There are many readily apparent holes in the arguments supporting Lilith's existence, and its existence is believed only by fringe groups; astrologers now generally use the name for the position of the actual Moon's apogee. [5]
In present-day astrology, the name Lilith or Black Moon Lilith is usually given to a point on the horoscope of the actual Moon's apogee. When considered as a point, this Lilith is sometimes defined as the second focus of the ellipse described by the Moon's orbit; the Earth is the first focus, and the apogee lies in the same approximate direction as the focus. It takes 8 years and 10 months for this point to complete a circuit through the zodiac tracking the apsidal precession. [6]
L. Ron Hubbard, the founder of Scientology, proposed as part of his cosmology a Galactic Confederacy which consisted of 26 stars and 76 planets including Earth, which was then known as "Teegeeack". [7] [8] One planet in the Scientology doctrine is known as Helatrobus. [9] [10] [11]
Ummo (IPA: [ˈumo] ) is a hypothetical planet believed to be located in the Constellation Virgo. Ummo and its civilisation are described in a decades-long series of claims that aliens from the planet Ummo were communicating with people on the Earth. Most Ummo information was in the form of detailed documents and letters [12] sent to various esoteric groups or UFO enthusiasts. The Ummo affair was subject to much mainstream attention in France and Spain during the 1960s and a degree of interest remains regarding the subject. Ummoism is the term used to define different groups interested in the study of the ideas and concepts presented in the Ummo letters [13] ). The culprit (or culprits) is unknown, but José Luis Jordán Peña has claimed responsibility for writing the letters and instigating Ummoism, [14] leading many to think that Ummo could be an elaborate hoax. However, twenty years ago, there were still a few small groups of devotees, such as "a strange Bolivian cult called the Daughters of Ummo". [15]
Jacques Vallée has said that the author(s) of the Ummo documents might be a real-world analogue of the fictional creators of Borges' "Tlön, Uqbar, Orbis Tertius". [16] Historian Mike Dash writes that Ummoism began on 6 February 1966, in Madrid. On that day, Jordán Peña claimed to have had a close encounter of the first kind when he saw "an enormous circular object with three legs and, on its underside, a curious symbol: three vertical lines joined by a horizontal bar. The two exterior lines curved outward at the edges, which made the pictogram resemble the alchemical sign for the planet Uranus." (Dash, 299) Peña's report generated a fair amount of excitement, but it was only the beginning. Not long afterwards, a Madrid author of a UFO book received several photographs in an anonymous mailing. The photos were of a craft similar to the one reported by Peña, and bearing the same symbol. Within a few weeks, "a leading Spanish contactee named Fernando Sesma Manzano became involved when he began receiving lengthy, typewritten documents which purported to come from a spacefaring race called the Ummites." (Dash, 299)

- [Extracted data]
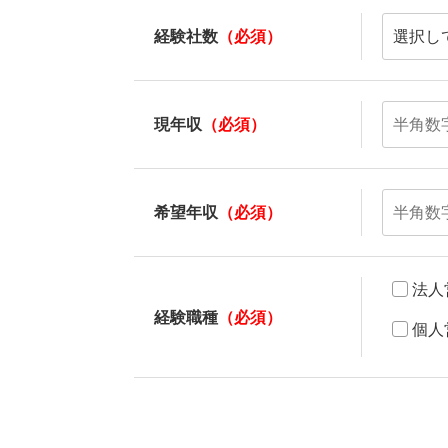
経験社数
（必須）
現年収
（必須）
希望年収
（必須）
法人
経験職種
（必須）
個人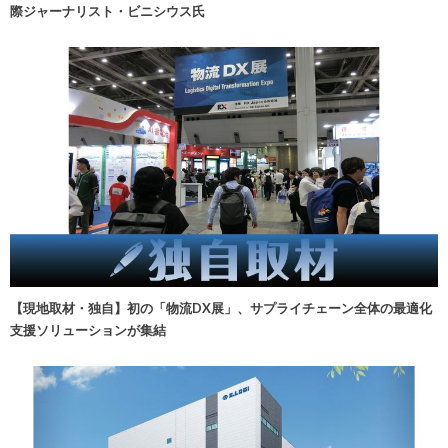
際ジャーナリスト・ビニシウス氏
【現地取材・独自】初の「物流DX展」、サプライチェーン全体の最適化
支援ソリューションが集結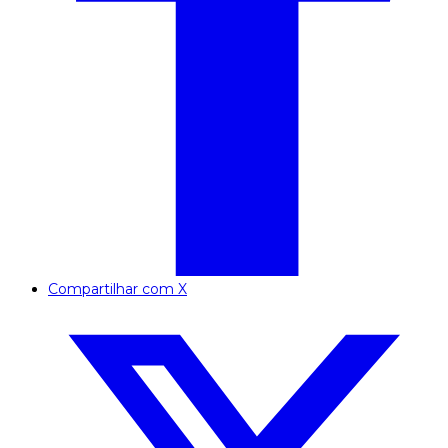
Compartilhar com X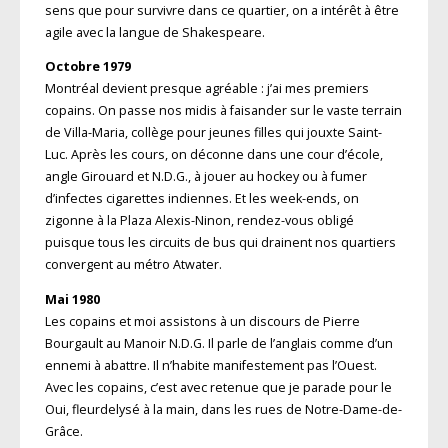
sens que pour survivre dans ce quartier, on a intérêt à être
agile avec la langue de Shakespeare.
Octobre 1979
Montréal devient presque agréable : j’ai mes premiers
copains. On passe nos midis à faisander sur le vaste terrain
de Villa-Maria, collège pour jeunes filles qui jouxte Saint-
Luc. Après les cours, on déconne dans une cour d’école,
angle Girouard et N.D.G., à jouer au hockey ou à fumer
d’infectes cigarettes indiennes. Et les week-ends, on
zigonne à la Plaza Alexis-Ninon, rendez-vous obligé
puisque tous les circuits de bus qui drainent nos quartiers
convergent au métro Atwater.
Mai 1980
Les copains et moi assistons à un discours de Pierre
Bourgault au Manoir N.D.G. Il parle de l’anglais comme d’un
ennemi à abattre. Il n’habite manifestement pas l’Ouest.
Avec les copains, c’est avec retenue que je parade pour le
Oui, fleurdelysé à la main, dans les rues de Notre-Dame-de-
Grâce.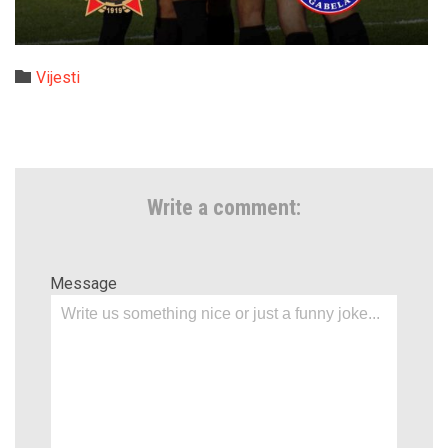
Category

Vijesti
Write a comment:
Message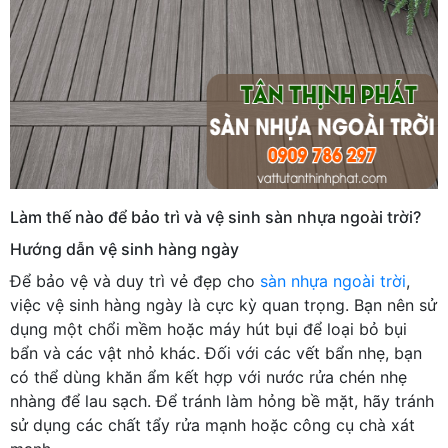
Làm thế nào để bảo trì và vệ sinh sàn nhựa ngoài trời?
Hướng dẫn vệ sinh hàng ngày
Để bảo vệ và duy trì vẻ đẹp cho
sàn nhựa ngoài trời
,
việc vệ sinh hàng ngày là cực kỳ quan trọng. Bạn nên sử
dụng một chổi mềm hoặc máy hút bụi để loại bỏ bụi
bẩn và các vật nhỏ khác. Đối với các vết bẩn nhẹ, bạn
có thể dùng khăn ẩm kết hợp với nước rửa chén nhẹ
nhàng để lau sạch. Để tránh làm hỏng bề mặt, hãy tránh
sử dụng các chất tẩy rửa mạnh hoặc công cụ chà xát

- [Exercise] Write the next part of the passage on Lilith, Scientology and Ummo, starting after its last sentence. The records aren't needed for this work.

- [Expected answer]
Since 1991, the well known french researcher Jean-Pierre Petit has claimed to have detected signs of superior intelligence in some of the Ummite writings he says he has received. He also claims that the scientific subjects addressed in the ummite letters are totally innovative and have directly inspired him in his research in cosmology and magnetohydrodynamics.. [17] [18] [19]
On the basis of letters, it is difficult to speak of an Ummite language. All we have, apart from a few complete sentences, is a lexicon, a set of vocables, the vast majority of which are given to us in isolation. Antonio Ribera mentions 403 words ummites in a 1978 compilation [20] and Jean Pollion, in Ummo, de vrais extraterrestres (2002), lists over a thousand words considering that every doubling of a letter in a word is significant.
Two theories have been formulated by analysts of Ummite letters:
"By analogy with ideographic languages, which proceed by assembling ideas corresponding to written and pronounceable signs, I have chosen to attribute to this language the "ideophonemic" character. To date, I have counted 17 "soncepts" by associative combinations of these phonemes, almost all of which are relational."
Currently, more than 1300 pages of those letters have been registered, but it is possible that many other letters exist. In a 1988 letter, reference is made to the existence of 3850 pages, copies of which have been sent to several individuals, representing perhaps up to 160,000 pages of total Ummo documents. The true identity of the authors of those reports remains unknown.
Dash notes that "few ufologists outside Spain took Ummoism seriously—the photographic evidence was highly suspect, and, while the Ummite letters were more sophisticated than most contactee communication, there was nothing in them that could not have originated on Earth." Still, Dash allows that, whatever their origins, "considerable effort had gone into the supposed hoax." (Dash, 299)
Many scientific subjects are described in detail in the letters, including network theory (or graph theory), astrophysics, cosmology, the unified field theory, biology, and evolution. Some of this information is thought to be dubious pseudoscience, but much of it is scientifically accurate. However, Jerome Clark (Clark, 1993) notes that Jacques Vallée argued that the scientific content of the Ummo letters was knowledgeable but unremarkable, and compared the scientific references to a well-researched science fiction novel—plausible in the 1960s, but dated by the standards of the 1990s.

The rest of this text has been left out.